Class used to keep track how much time is spent for a specific operation. Timers are primarily used to display info about performance. A timer is started at the beginning of a function and is stopped at the end of that function (special care needed when there are multiple return commands in a function because the status of unstopped timers is undefined). A timer also stores how many times the timer has been started so average time spent in a function can be computed.
When a timer is used in a recursive function it will typically be started multiple times. Timer class will only measure the time spent in the first call. This is done by counting how many times a timer is started and time spent is computed only when the number of stop() calls evens out the start() calls. It is the programmer's responsibility to make sure each start() is stopped by a stop() call.

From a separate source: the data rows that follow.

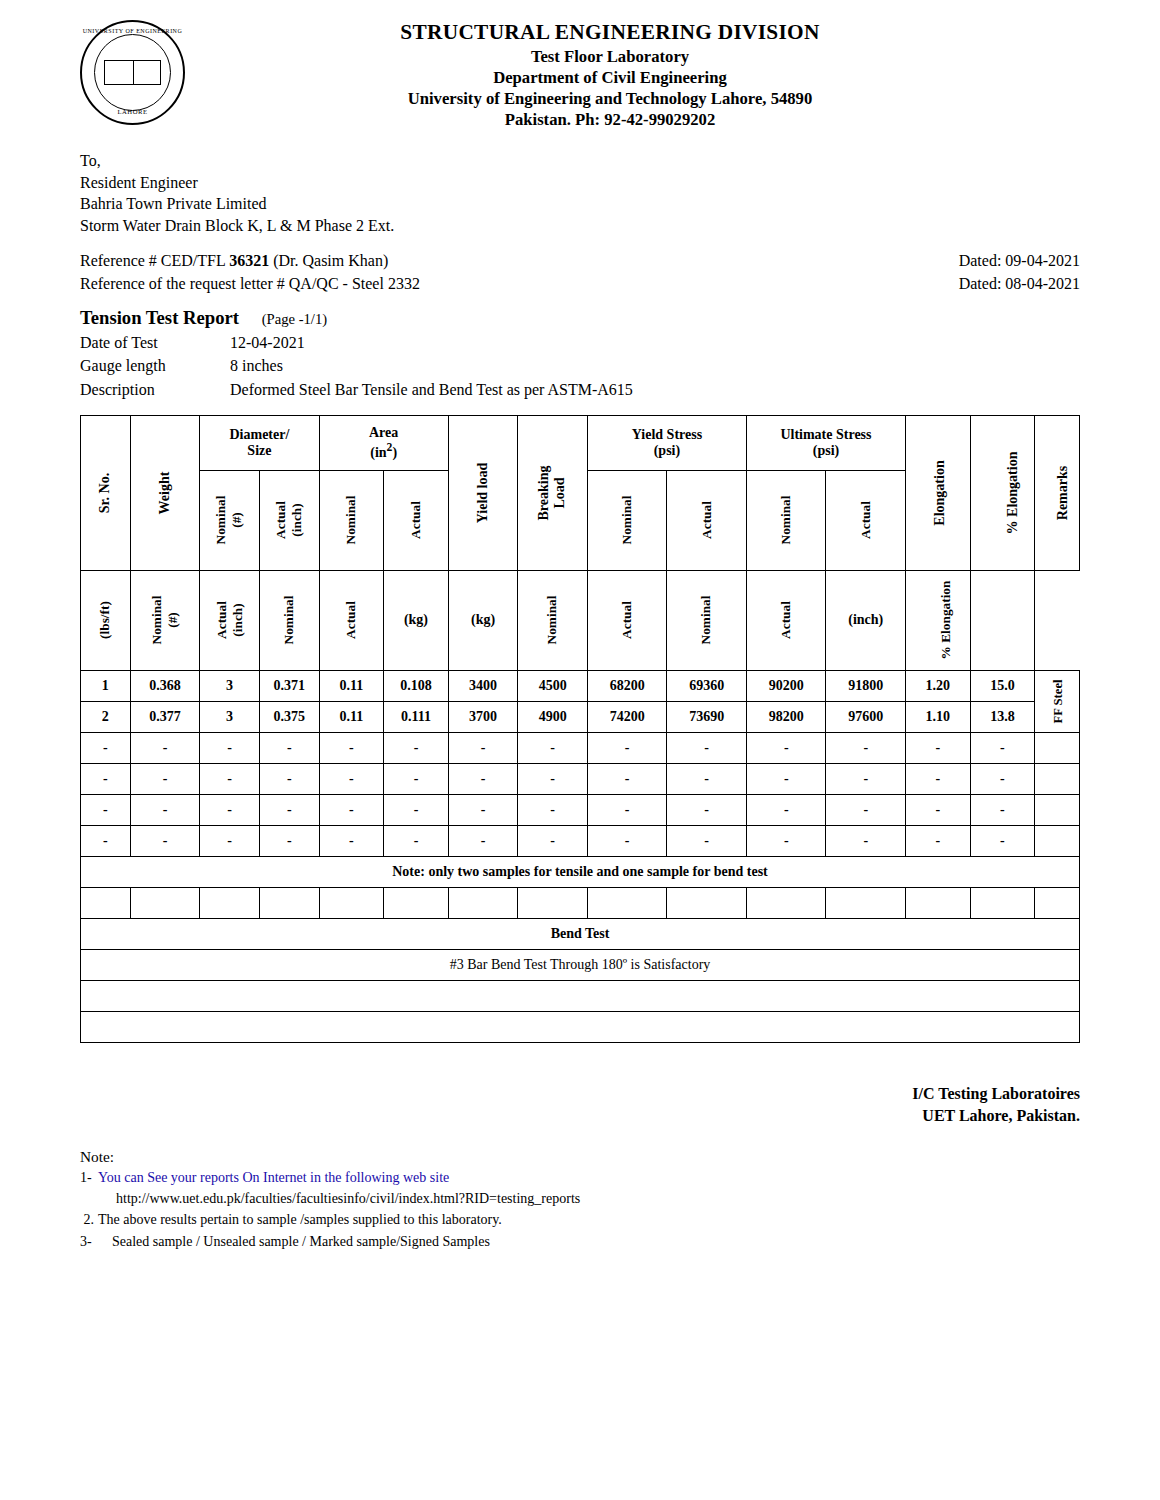UNIVERSITY OF ENGINEERING
LAHORE
STRUCTURAL ENGINEERING DIVISION
Test Floor Laboratory
Department of Civil Engineering
University of Engineering and Technology Lahore, 54890
Pakistan. Ph: 92-42-99029202
To,
Resident Engineer
Bahria Town Private Limited
Storm Water Drain Block K, L & M Phase 2 Ext.
Reference # CED/TFL 36321 (Dr. Qasim Khan)
Dated: 09-04-2021
Reference of the request letter # QA/QC - Steel 2332
Dated: 08-04-2021
Tension Test Report (Page -1/1)
Date of Test12-04-2021
Gauge length8 inches
Description Deformed Steel Bar Tensile and Bend Test as per ASTM-A615
| Sr. No. | Weight | Diameter/ Size | Area (in 2 ) | Yield load | Breaking Load | Yield Stress (psi) | Ultimate Stress (psi) | Elongation | % Elongation | Remarks |
| --- | --- | --- | --- | --- | --- | --- | --- | --- | --- | --- |
| Nominal (#) | Actual (inch) | Nominal | Actual | Nominal | Actual | Nominal | Actual |
| (lbs/ft) | Nominal (#) | Actual (inch) | Nominal | Actual | (kg) | (kg) | Nominal | Actual | Nominal | Actual | (inch) | % Elongation | |
| 1 | 0.368 | 3 | 0.371 | 0.11 | 0.108 | 3400 | 4500 | 68200 | 69360 | 90200 | 91800 | 1.20 | 15.0 | FF Steel |
| 2 | 0.377 | 3 | 0.375 | 0.11 | 0.111 | 3700 | 4900 | 74200 | 73690 | 98200 | 97600 | 1.10 | 13.8 |
| - | - | - | - | - | - | - | - | - | - | - | - | - | - | |
| - | - | - | - | - | - | - | - | - | - | - | - | - | - | |
| - | - | - | - | - | - | - | - | - | - | - | - | - | - | |
| - | - | - | - | - | - | - | - | - | - | - | - | - | - | |
| Note: only two samples for tensile and one sample for bend test |
| Bend Test |
| #3 Bar Bend Test Through 180º is Satisfactory |
I/C Testing Laboratoires
UET Lahore, Pakistan.
Note:
1-You can See your reports On Internet in the following web site
http://www.uet.edu.pk/faculties/facultiesinfo/civil/index.html?RID=testing_reports
2. The above results pertain to sample /samples supplied to this laboratory.
3- Sealed sample / Unsealed sample / Marked sample/Signed Samples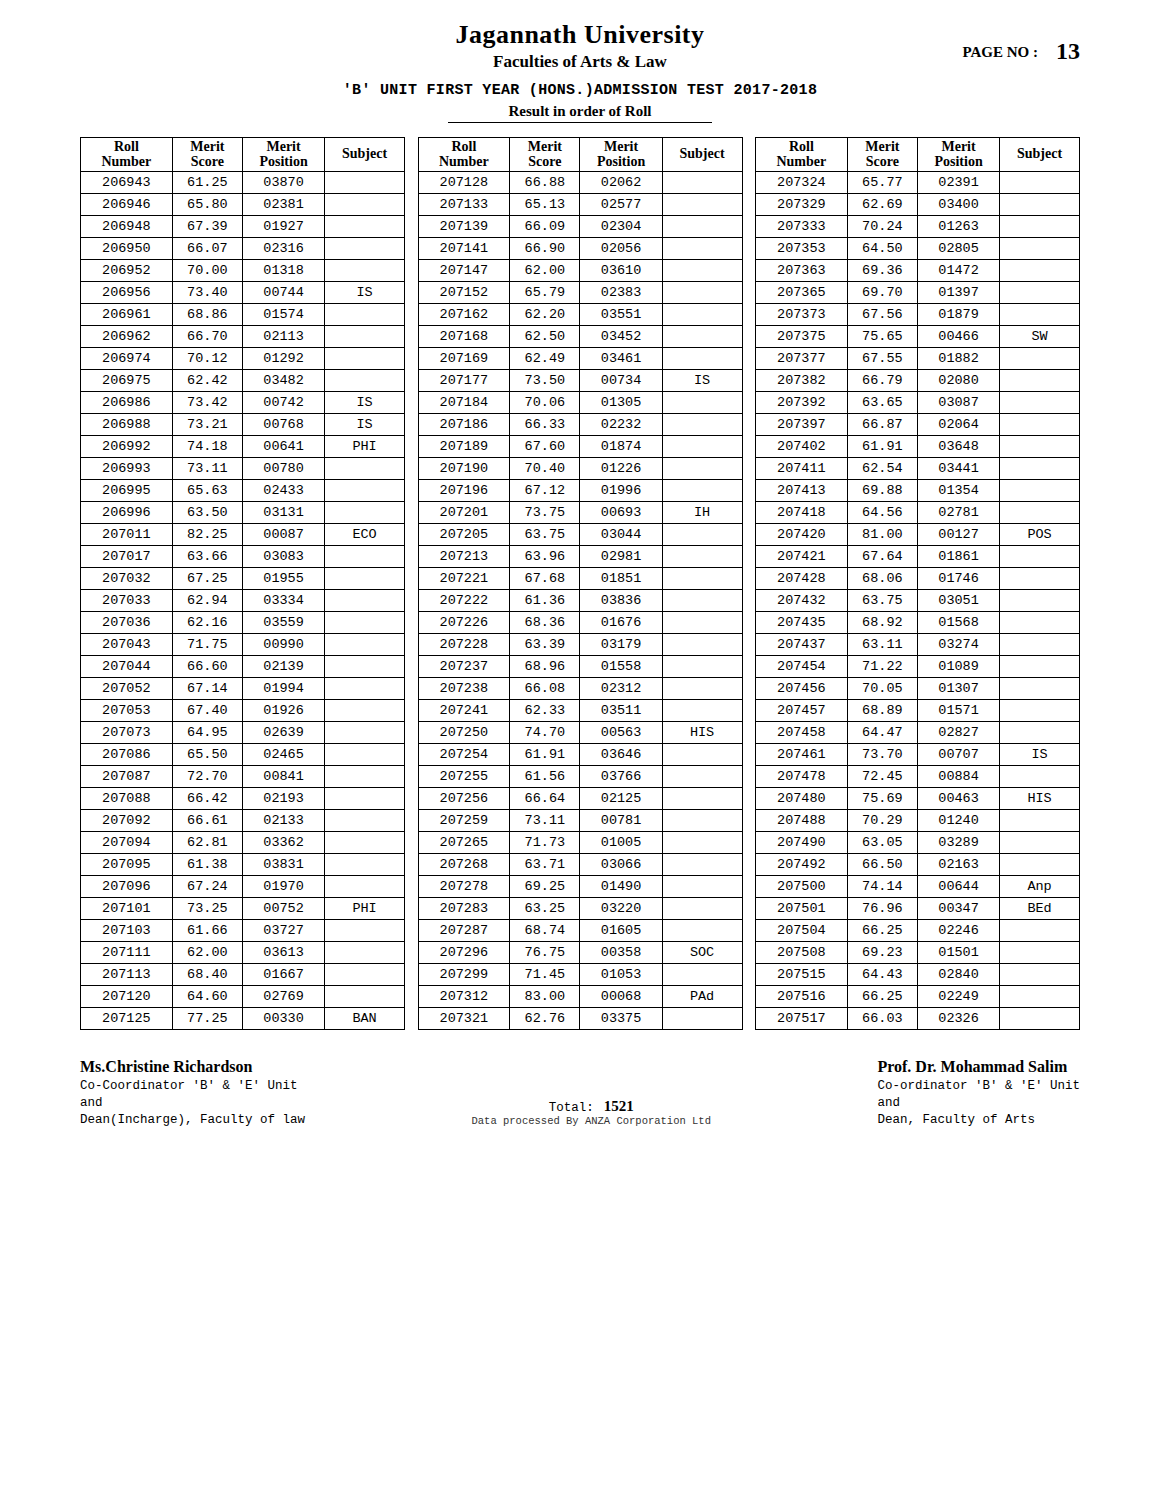PAGE NO :13
Jagannath University
Faculties of Arts & Law
'B' UNIT FIRST YEAR (HONS.)ADMISSION TEST 2017-2018
Result in order of Roll
| Roll Number | Merit Score | Merit Position | Subject |
| --- | --- | --- | --- |
| 206943 | 61.25 | 03870 | |
| 206946 | 65.80 | 02381 | |
| 206948 | 67.39 | 01927 | |
| 206950 | 66.07 | 02316 | |
| 206952 | 70.00 | 01318 | |
| 206956 | 73.40 | 00744 | IS |
| 206961 | 68.86 | 01574 | |
| 206962 | 66.70 | 02113 | |
| 206974 | 70.12 | 01292 | |
| 206975 | 62.42 | 03482 | |
| 206986 | 73.42 | 00742 | IS |
| 206988 | 73.21 | 00768 | IS |
| 206992 | 74.18 | 00641 | PHI |
| 206993 | 73.11 | 00780 | |
| 206995 | 65.63 | 02433 | |
| 206996 | 63.50 | 03131 | |
| 207011 | 82.25 | 00087 | ECO |
| 207017 | 63.66 | 03083 | |
| 207032 | 67.25 | 01955 | |
| 207033 | 62.94 | 03334 | |
| 207036 | 62.16 | 03559 | |
| 207043 | 71.75 | 00990 | |
| 207044 | 66.60 | 02139 | |
| 207052 | 67.14 | 01994 | |
| 207053 | 67.40 | 01926 | |
| 207073 | 64.95 | 02639 | |
| 207086 | 65.50 | 02465 | |
| 207087 | 72.70 | 00841 | |
| 207088 | 66.42 | 02193 | |
| 207092 | 66.61 | 02133 | |
| 207094 | 62.81 | 03362 | |
| 207095 | 61.38 | 03831 | |
| 207096 | 67.24 | 01970 | |
| 207101 | 73.25 | 00752 | PHI |
| 207103 | 61.66 | 03727 | |
| 207111 | 62.00 | 03613 | |
| 207113 | 68.40 | 01667 | |
| 207120 | 64.60 | 02769 | |
| 207125 | 77.25 | 00330 | BAN |
| Roll Number | Merit Score | Merit Position | Subject |
| --- | --- | --- | --- |
| 207128 | 66.88 | 02062 | |
| 207133 | 65.13 | 02577 | |
| 207139 | 66.09 | 02304 | |
| 207141 | 66.90 | 02056 | |
| 207147 | 62.00 | 03610 | |
| 207152 | 65.79 | 02383 | |
| 207162 | 62.20 | 03551 | |
| 207168 | 62.50 | 03452 | |
| 207169 | 62.49 | 03461 | |
| 207177 | 73.50 | 00734 | IS |
| 207184 | 70.06 | 01305 | |
| 207186 | 66.33 | 02232 | |
| 207189 | 67.60 | 01874 | |
| 207190 | 70.40 | 01226 | |
| 207196 | 67.12 | 01996 | |
| 207201 | 73.75 | 00693 | IH |
| 207205 | 63.75 | 03044 | |
| 207213 | 63.96 | 02981 | |
| 207221 | 67.68 | 01851 | |
| 207222 | 61.36 | 03836 | |
| 207226 | 68.36 | 01676 | |
| 207228 | 63.39 | 03179 | |
| 207237 | 68.96 | 01558 | |
| 207238 | 66.08 | 02312 | |
| 207241 | 62.33 | 03511 | |
| 207250 | 74.70 | 00563 | HIS |
| 207254 | 61.91 | 03646 | |
| 207255 | 61.56 | 03766 | |
| 207256 | 66.64 | 02125 | |
| 207259 | 73.11 | 00781 | |
| 207265 | 71.73 | 01005 | |
| 207268 | 63.71 | 03066 | |
| 207278 | 69.25 | 01490 | |
| 207283 | 63.25 | 03220 | |
| 207287 | 68.74 | 01605 | |
| 207296 | 76.75 | 00358 | SOC |
| 207299 | 71.45 | 01053 | |
| 207312 | 83.00 | 00068 | PAd |
| 207321 | 62.76 | 03375 | |
| Roll Number | Merit Score | Merit Position | Subject |
| --- | --- | --- | --- |
| 207324 | 65.77 | 02391 | |
| 207329 | 62.69 | 03400 | |
| 207333 | 70.24 | 01263 | |
| 207353 | 64.50 | 02805 | |
| 207363 | 69.36 | 01472 | |
| 207365 | 69.70 | 01397 | |
| 207373 | 67.56 | 01879 | |
| 207375 | 75.65 | 00466 | SW |
| 207377 | 67.55 | 01882 | |
| 207382 | 66.79 | 02080 | |
| 207392 | 63.65 | 03087 | |
| 207397 | 66.87 | 02064 | |
| 207402 | 61.91 | 03648 | |
| 207411 | 62.54 | 03441 | |
| 207413 | 69.88 | 01354 | |
| 207418 | 64.56 | 02781 | |
| 207420 | 81.00 | 00127 | POS |
| 207421 | 67.64 | 01861 | |
| 207428 | 68.06 | 01746 | |
| 207432 | 63.75 | 03051 | |
| 207435 | 68.92 | 01568 | |
| 207437 | 63.11 | 03274 | |
| 207454 | 71.22 | 01089 | |
| 207456 | 70.05 | 01307 | |
| 207457 | 68.89 | 01571 | |
| 207458 | 64.47 | 02827 | |
| 207461 | 73.70 | 00707 | IS |
| 207478 | 72.45 | 00884 | |
| 207480 | 75.69 | 00463 | HIS |
| 207488 | 70.29 | 01240 | |
| 207490 | 63.05 | 03289 | |
| 207492 | 66.50 | 02163 | |
| 207500 | 74.14 | 00644 | Anp |
| 207501 | 76.96 | 00347 | BEd |
| 207504 | 66.25 | 02246 | |
| 207508 | 69.23 | 01501 | |
| 207515 | 64.43 | 02840 | |
| 207516 | 66.25 | 02249 | |
| 207517 | 66.03 | 02326 | |
Ms.Christine Richardson
Co-Coordinator 'B' & 'E' Unit
and
Dean(Incharge), Faculty of law
Total:1521
Data processed By ANZA Corporation Ltd
Prof. Dr. Mohammad Salim
Co-ordinator 'B' & 'E' Unit
and
Dean, Faculty of Arts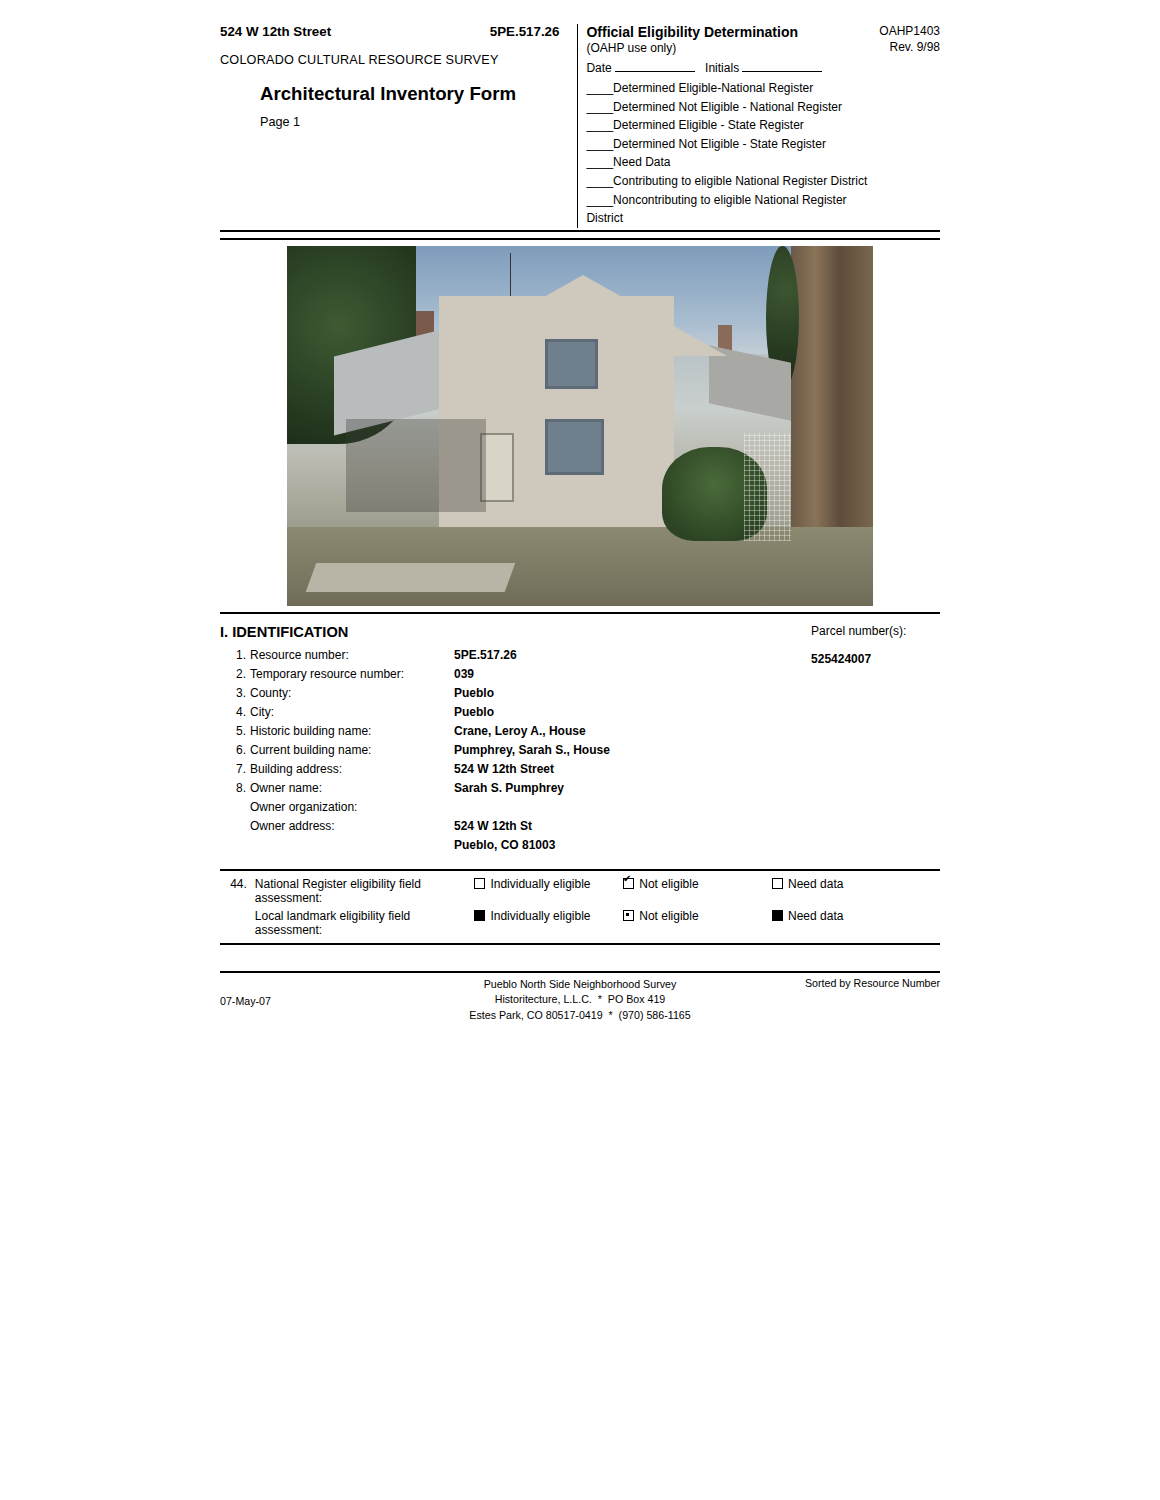524 W 12th Street 5PE.517.26
COLORADO CULTURAL RESOURCE SURVEY
Architectural Inventory Form
Page 1
Official Eligibility Determination
(OAHP use only)
Date Initials
____Determined Eligible-National Register
____Determined Not Eligible - National Register
____Determined Eligible - State Register
____Determined Not Eligible - State Register
____Need Data
____Contributing to eligible National Register District
____Noncontributing to eligible National Register District
OAHP1403
Rev. 9/98
I. IDENTIFICATION
Parcel number(s): 525424007
| 1. | Resource number: | 5PE.517.26 |
| 2. | Temporary resource number: | 039 |
| 3. | County: | Pueblo |
| 4. | City: | Pueblo |
| 5. | Historic building name: | Crane, Leroy A., House |
| 6. | Current building name: | Pumphrey, Sarah S., House |
| 7. | Building address: | 524 W 12th Street |
| 8. | Owner name: | Sarah S. Pumphrey |
| | Owner organization: | |
| | Owner address: | 524 W 12th St |
| | | Pueblo, CO 81003 |
44.
National Register eligibility field assessment:
Individually eligible
Not eligible
Need data
Local landmark eligibility field assessment:
Individually eligible
Not eligible
Need data
07-May-07
Sorted by Resource Number
Pueblo North Side Neighborhood Survey
Historitecture, L.L.C. * PO Box 419
Estes Park, CO 80517-0419 * (970) 586-1165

Each timer may be associated with a timeout limit. This means that time spent between start() and stop() calls should be less than the timeout specified. Timeouts will only be checked when check() function is called. If check() function is not called setting timeouts has no effect. It is up to the programmer to decide when and how many times a timer will be checked.
There may be a dependency between timers. For example, classification, realization and entailment operations all use consistency checks. If something goes wrong inside a consistency check and that operation does not finish in a reasonable time, the timeout on the parent timer may expire. To handle such cases, a timer may be associated with a parent timer so every time a timer is checked for a timeout, its parent timer will also be checked. Normally, we would like to associate many parents with a timer but for efficiency reasons (looping over an array each time is expensive) each timer is allowed to have only one parent.